From: Brian Milnes (brianmilnes_at_qwest.net)
Date: Mon Feb 23 2004 - 15:16:46 PST
Scale and Performance in a Distributed File System - Howard et al
The authors study the Andrew File system's performance in its
prototype and its first deployment at CMU. They started with measurements
of their prototype with 100 users and six servers and showed uneven server
load, high server load and that authorization and file stat calls were
consuming most of the server access time. The prototype only supported 20
users per server due in part to RPC costs, one process per client and
communicating between all processes using files as 4.2 BSD had no other
mechanism.
The authors changed caching, name resolution, server structure
and their low level representations. AFS kept whole files cached locally and
wrote them back at file close time. They added caching of status and the
directory structure and modified the directory structure on the server as it
was modified.

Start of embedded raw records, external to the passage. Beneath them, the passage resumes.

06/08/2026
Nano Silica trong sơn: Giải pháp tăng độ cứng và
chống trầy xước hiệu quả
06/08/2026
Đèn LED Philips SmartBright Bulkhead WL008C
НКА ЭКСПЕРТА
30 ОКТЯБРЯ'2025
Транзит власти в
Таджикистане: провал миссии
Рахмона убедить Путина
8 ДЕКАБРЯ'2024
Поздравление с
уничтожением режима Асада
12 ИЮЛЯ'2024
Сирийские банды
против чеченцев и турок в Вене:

They also required the server to inform them when a file
changed so they did not have to check on each open to a file.
The name resolution system was changed to map files to unique
file identifiers which could move between servers. A VolumeLocationDatabase
was added to locate files on servers using this Fid. The process per client
structure was replaced with a single process running lightweight coroutines.

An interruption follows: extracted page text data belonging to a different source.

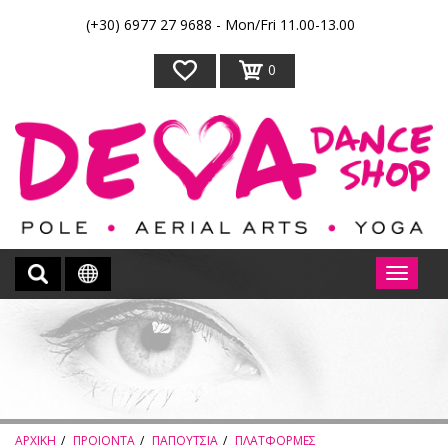
(+30) 6977 27 9688 - Mon/Fri 11.00-13.00
0
ΑΡΧΙΚΗ
ΠΡΟΙΟΝΤΑ
ΠΑΠΟΥΤΣΙΑ
ΠΛΑΤΦΟΡΜΕΣ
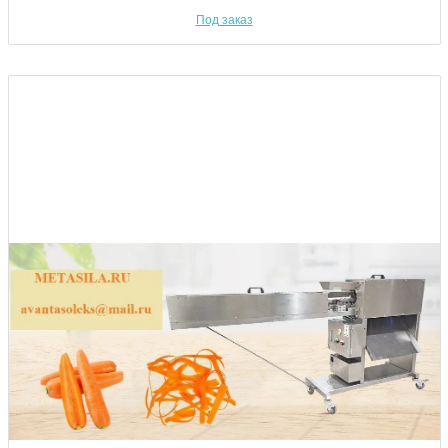
Под заказ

This allowed global data structures to be stored in RAM instead of shared
only on disk. They exposed a set of calls to allow the client and the server
to represent the files in an inode-like structure to minimize expensive path
walking.
The reimplementation reduced the workstation file access penalty
from about 70% slower than local storage to about 20%. The servers now
handled 20 units of their synthetic load, or about 100 users, with 70% CPU
utilization. The authors then compared this to NFS's remote open style file
system. They broke NFS at high loads due to lost retransmissions on UDP. The
NFS servers were CPU saturated and nearly disk saturated at a load of 18
while the Andrew servers had less than half of the CPU in use and a tiny
fraction of the disk with 1/3 the packets. NFS's only advantage was latency
on partial file reads.
The authors added volumes to group sub-trees of the file systems
and allowed their motion between servers, quotas and read only replication.
Having spent years as a client of AFS, I have to say that it was a wonderful
step forward. Its performance was great for all of my applications but it
was too difficult to administer. Backups were unreliable and volume
movements were so difficult that they were almost never done and its expense
has made it not used very much in industry. We're all still using the
antique and slow NFS which is quite a disappointment.